Antwoord : Het probleem van "letterlijk" lezen van verhalende (aggadische) bijbelteksten bestond in de tijd van Jezus helemaal niet in het jodendom. Er zijn dus ook geen discussies aan gewijd. Verhalen waren de vorm waarin men zijn religieuze, filosofische en politieke gedachten verwoordde. Hoe men verhalen las kunnen we alleen impliciet aan de weet komen, door na te gaan hoe met bijbelverhalen werd omgegaan, hoe zij werden gebruikt in eigen werk en hoe zij werden herverteld met oog op eigen doelen. En dat was heel verschillend bij allerlei verschillende schrijvers.
Al in de Bijbel zelf zie je dat de schrijver van de Kronieken-boeken zeer vrij omgaat met het materiaal uit de boeken Samuel en Koningen. Zijn hervertelling van verhalen van vóór de Babylonische ballingschap is helemaal gericht op de situatie van de joden na de ballingschap. Lukas heeft het materiaal van Markus en Matteüs zeer vrij gebruikt om zijn eigen messiaanse strategie uiteen te zetten, die op tal van punten afwijkt van die van Markus en Matteüs (zie mijn boek Lukas versus Matteüs). Maar Philo van Alexandrië gebruikte de verhalen uit de Tora om langs allegorische weg zijn joods-platoonse religie-filosofie uiteen te zetten. Daarentegen herschreef de auteur van de Bijbelse geschiedenis van Pseudo-Philo de bijbelse verhalen op en wijze die ik als een "zelotische midrasj" heb geduid. Ze lazen bijbelse verhalen dus niet als letterlijk gebeurde historie, maar als inspiratiebron voor hun eigen visie op de wereld en op hun eigen tijd..

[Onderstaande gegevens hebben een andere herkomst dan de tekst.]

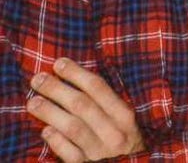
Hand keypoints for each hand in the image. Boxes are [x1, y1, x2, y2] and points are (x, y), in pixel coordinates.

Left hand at [26, 57, 143, 161]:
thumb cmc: (120, 133)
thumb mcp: (121, 115)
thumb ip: (104, 99)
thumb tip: (73, 74)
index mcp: (124, 115)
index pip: (98, 88)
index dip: (76, 73)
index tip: (59, 63)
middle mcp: (114, 132)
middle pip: (82, 105)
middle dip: (57, 89)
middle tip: (38, 79)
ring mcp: (100, 151)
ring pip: (73, 127)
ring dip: (50, 112)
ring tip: (33, 101)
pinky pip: (69, 154)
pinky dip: (56, 141)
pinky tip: (45, 130)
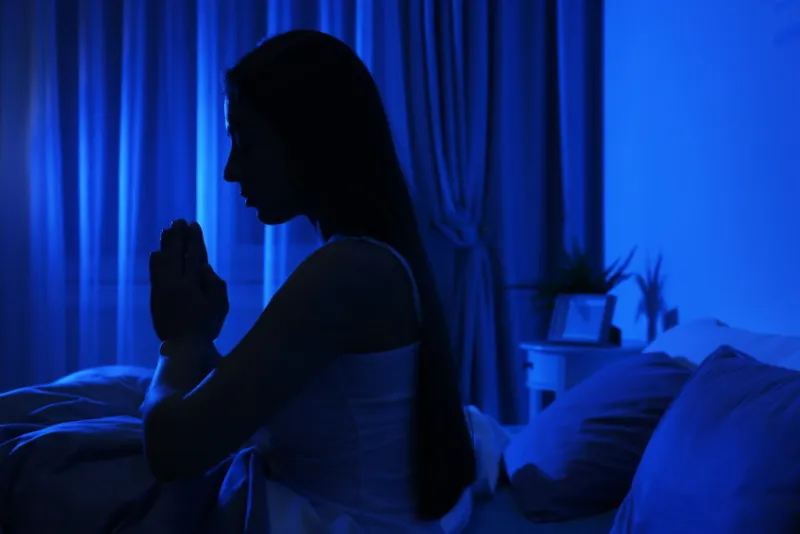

Anders is dat met joods-wettelijke (halachische) bijbelteksten: de mitswot (de geboden en verboden). Daarvan geldt in het rabbijnse jodendom dat geen enkel voorschrift ontkomt aan zijn letterlijke betekenis. Wat iets anders is dan de mitswah letterlijk opvolgen (sommige zijn niet eens meer letterlijk op te volgen). Dat is een zaak van rabbijnse jurisprudentie. Maar daar ging je vraag niet over.